For Carr, the prospect of a friendship fracture is clearly unwelcome. Despite leaning on comedy to describe the episode, even drawing an on-air comparison to a reality show obligation (“It’s like going on Naked Attraction and being told, what, I have to take my knickers off? You know what you’re signing up for!”), he repeatedly insisted his choice was game play rather than personal betrayal, adding that he was “the Traitor” and simply doing what the role required. Still, as he acknowledged, the emotional fallout has been real.

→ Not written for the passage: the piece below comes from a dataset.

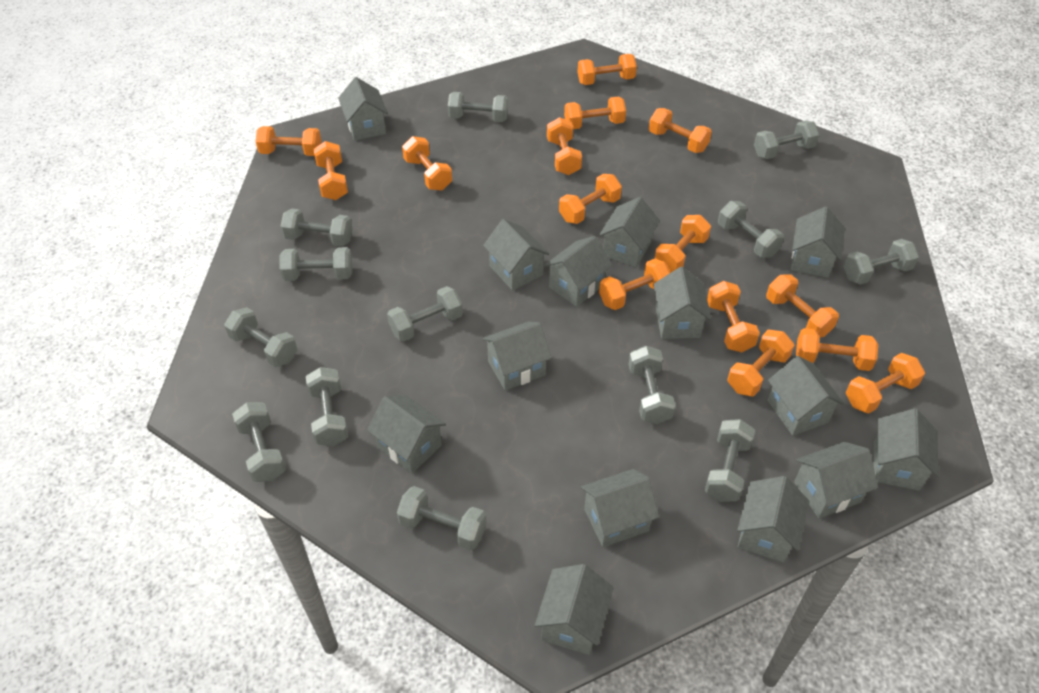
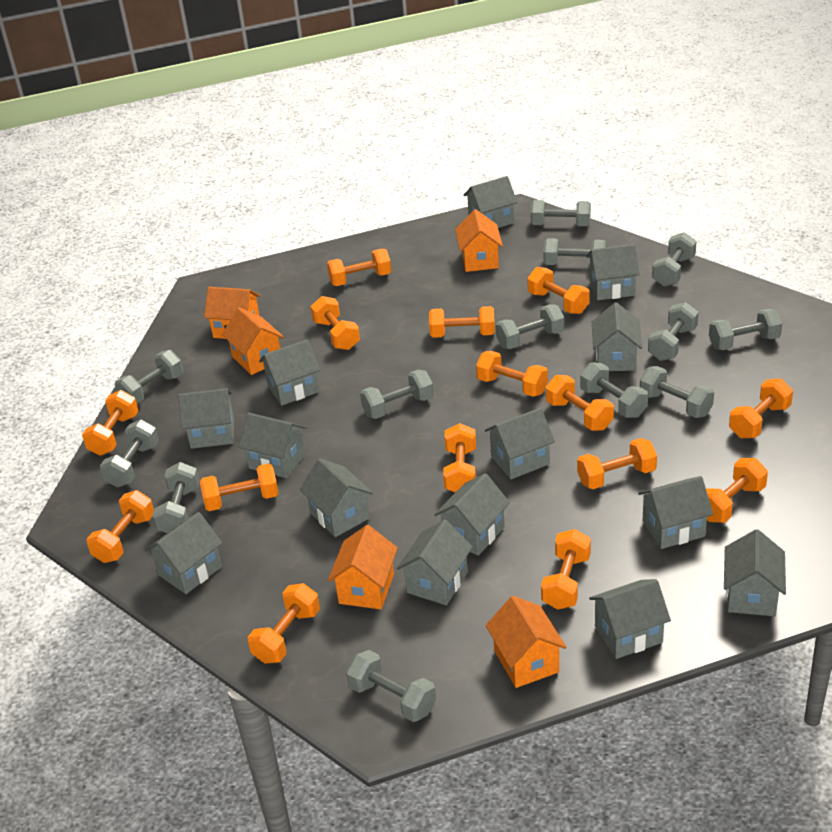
orange house: none = 0 -> [204,287,260,339] [222,308,284,375] [328,525,398,609] [455,209,503,272] [485,596,567,688] = 5

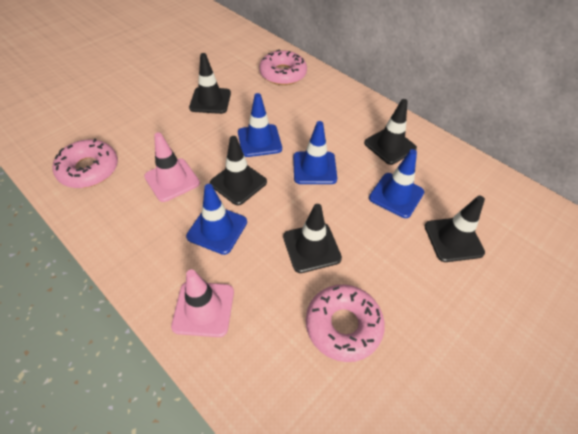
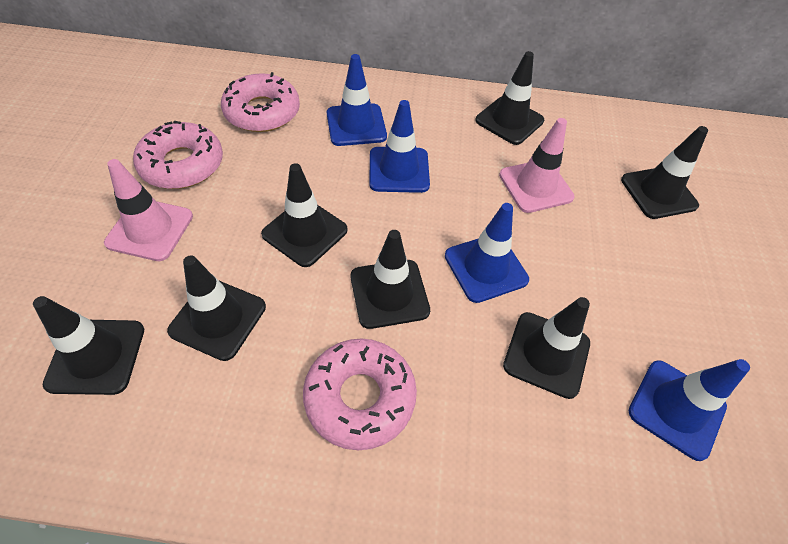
black traffic cone: [189,53,231,114] [210,136,267,205] [283,204,342,273] [364,99,417,165] [425,196,485,262] = 5 -> [33,296,144,395] [167,255,266,361] [261,163,348,267] [351,230,430,329] [475,51,544,145] [503,297,590,399] [621,126,708,219] = 7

Paloma’s fans and other contestants have been vocal on social media since the episode aired, and commentators note how modern reality TV can turn private friendships into public narratives overnight. Whether dinner and an apology will be enough to repair a friendship tested under bright lights remains to be seen, but for now the row is another reminder that in shows like Celebrity Traitors, strategy often comes with collateral damage.